Oil prices have consolidated their gains from last week when they broke the $90 a barrel mark. Across the markets prices have moved away from the $80 a barrel floor established in early November.

After the European crude oil market hit more than $90 a barrel last week, US’ benchmark West Texas Intermediate (WTI) contracts inched closer, rising to $89.22 on 9 December, up $0.03 a barrel from six days earlier when it was valued at $89.190 a barrel.

The European Brent crude contract also rose by $0.15 to $91.570 a barrel from $91.42 a barrel.

The 12-crude basket of exports from the member states of the international oil producers group, Opec also rose modestly, averaging of $87.46 a barrel.
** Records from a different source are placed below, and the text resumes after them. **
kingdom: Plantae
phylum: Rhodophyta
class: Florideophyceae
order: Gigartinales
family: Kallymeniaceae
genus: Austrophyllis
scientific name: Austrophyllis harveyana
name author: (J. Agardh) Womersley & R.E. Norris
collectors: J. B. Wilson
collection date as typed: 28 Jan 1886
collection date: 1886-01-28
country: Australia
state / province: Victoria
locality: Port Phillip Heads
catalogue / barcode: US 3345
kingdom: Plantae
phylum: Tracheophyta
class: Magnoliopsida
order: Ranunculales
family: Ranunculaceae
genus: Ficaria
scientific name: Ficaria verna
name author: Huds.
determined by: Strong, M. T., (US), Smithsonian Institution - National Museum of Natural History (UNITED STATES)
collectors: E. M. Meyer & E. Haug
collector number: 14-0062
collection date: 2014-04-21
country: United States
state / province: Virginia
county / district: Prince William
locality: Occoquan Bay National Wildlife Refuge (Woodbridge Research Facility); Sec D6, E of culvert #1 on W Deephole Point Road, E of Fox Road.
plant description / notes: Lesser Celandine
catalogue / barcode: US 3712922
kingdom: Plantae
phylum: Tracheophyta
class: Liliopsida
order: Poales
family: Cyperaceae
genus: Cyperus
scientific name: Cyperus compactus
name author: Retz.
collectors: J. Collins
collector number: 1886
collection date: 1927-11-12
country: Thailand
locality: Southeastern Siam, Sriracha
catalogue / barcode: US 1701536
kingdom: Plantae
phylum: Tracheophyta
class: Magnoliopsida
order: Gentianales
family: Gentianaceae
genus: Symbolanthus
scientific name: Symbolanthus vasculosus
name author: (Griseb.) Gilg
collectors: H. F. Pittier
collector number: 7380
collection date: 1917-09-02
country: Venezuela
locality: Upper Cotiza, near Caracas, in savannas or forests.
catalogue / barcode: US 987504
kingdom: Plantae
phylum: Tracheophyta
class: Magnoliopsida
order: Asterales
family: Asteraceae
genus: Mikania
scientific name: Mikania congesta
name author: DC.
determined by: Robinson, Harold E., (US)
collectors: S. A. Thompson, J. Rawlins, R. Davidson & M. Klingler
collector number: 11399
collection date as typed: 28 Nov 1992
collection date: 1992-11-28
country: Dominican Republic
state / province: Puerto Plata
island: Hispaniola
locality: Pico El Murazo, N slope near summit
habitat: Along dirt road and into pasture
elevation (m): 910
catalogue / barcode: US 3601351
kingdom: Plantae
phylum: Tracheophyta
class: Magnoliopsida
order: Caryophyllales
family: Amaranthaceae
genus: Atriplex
This is up only $0.33 on the previous week, which settled $87.13 a barrel on 3 December.    

Rallying oil prices have brought a return of optimism in the oil markets, which are now focusing on potential gains in the coming year.

The US’ Energy Information Administration (EIA) has largely maintained its short-term energy outlook for 2010, forecasting annual crude oil demand growth to be above 2 million barrels a day (b/d).

Total demand is projected to be 87.1 million b/d, exceeding the all previous all time high of 86.4 million b/d, set in 2007. “Furthermore, recent trends suggest little sign of a significant slowdown just yet,” says analysts at Barclays Capital.

The colder than expected temperatures across Europe and north America has helped speed up demand recovery.

The latest EIA report shows that stocks of crude oil in the US, the world’s biggest consumer, at 1.08 million barrels, just 2 per cent higher than at the same time in 2009.

“Inventories are still high, despite recent declines, and oil demand is characterized, by some, as remaining weak,” says the 8 December report.

Gasoline inventories rose by 140,000 barrels at the same time to 214 million barrels, just below 2009 levels.